Another observation: Does anyone else hear the shrill voice of pragmatism in the justifications for multi-site churches?  The main retort from many of the proponents is, “It works.”  Now, I’m not afraid of doing things that “work.”  But the claims to “it works” seem to me a bit myopic.  Works in what way?  Well, you begin to hear the statistics and numbers.  We’ve increased attendance or grown membership or conducted x number of baptisms for, example.  But these metrics are blunt.  They’re not refined by numbers leaving other churches, or numbers becoming anonymous in these massive congregations, or numbers who once had a personal relationship with their pastors who now do not.  As a social scientist, I’m not at all impressed with the pragmatic appeal to these gross numbers because, contrary to public opinion, these kinds of numbers do not “tell the story.”  And I think the jury is still out on whether “it works.”  That jury won’t be in with a verdict for another several decades, I’m afraid.  And theologically, the pragmatic appeals to “it works” persuade very little.  Too many other things we’re called to be faithful in doing are simply left undone in this approach.  If that’s true, what exactly is this model “working” at?

Cultural Captivity

Finally, a word about cultural engagement.  Sometimes proponents talk about the strategy’s use as a means to redeem certain aspects of the culture, like the use of technology.  They say, “Hey, do you use microphones in your services?  Then this technology is fine, too.”  They argue that it’s either a full-on I-Max experience or off to Amish country we go.  Here’s what that perspective lacks, in my opinion: Any real deep thought about the structuring elements and assumptions of culture.  In other words, most of the talk about culture and technology lives at the superficial level of cultural artifacts, tools and technologies produced in cultural settings.  Little of the conversation goes to the underlying philosophies and world views underpinning the technology.  Out of what world of thinking and values did this technology arise?  And how does that world of thinking and values affect our use of it?  When we ask and answer those questions, then we’re starting to probe culture at its source.  And only then can we talk credibly about redemption, rejection, and reformation of culture.

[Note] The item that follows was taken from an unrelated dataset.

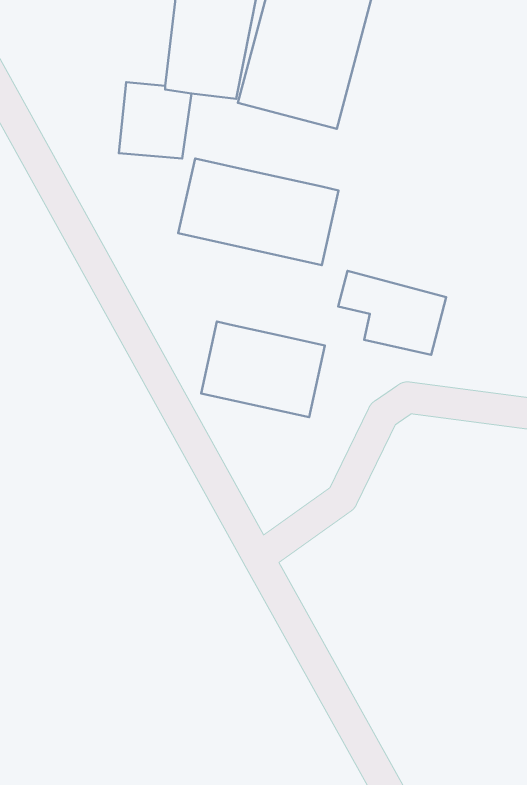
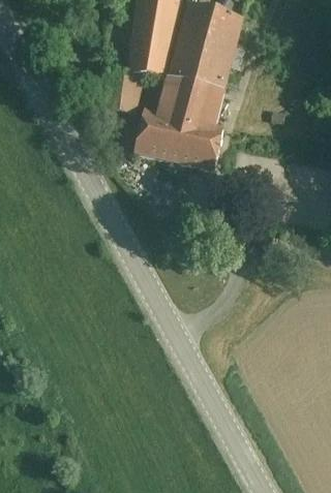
building: [338,271,446,355] -> [162,76,222,123]
building: [201,322,325,417] -> none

Take, for example, the use of video.  Where does that technology come from?  What’s it’s use?  What values prompt its creation?  In terms of video, a quick answer would be it comes from the world of entertainment.  It’s use is fantasy, entertainment, and image-making.  It promotes image and fantasy and make-believe over the glories of reality with all its warts and beauties.  In the adoption of this medium or technological artifact, are we not also unwittingly adopting cultural assumptions that produce the medium, assumptions that are antithetical to the life and worldviews of the Bible and the Christian?  I fear we are.  Perhaps that’s why we’re sometimes agitated in this discussion or nervous about such innovations but can’t quite put our fingers on why we’re bothered.  At the deepest level of cultural being, we feel the antithesis or at least suspect it’s there.

There you have it.  That’s why multi-site churches are from Satan, or a few quick reflections in a crowded airport on a movement in the Lord’s church that we ought to slow down and think about.  And in some cases, reverse course.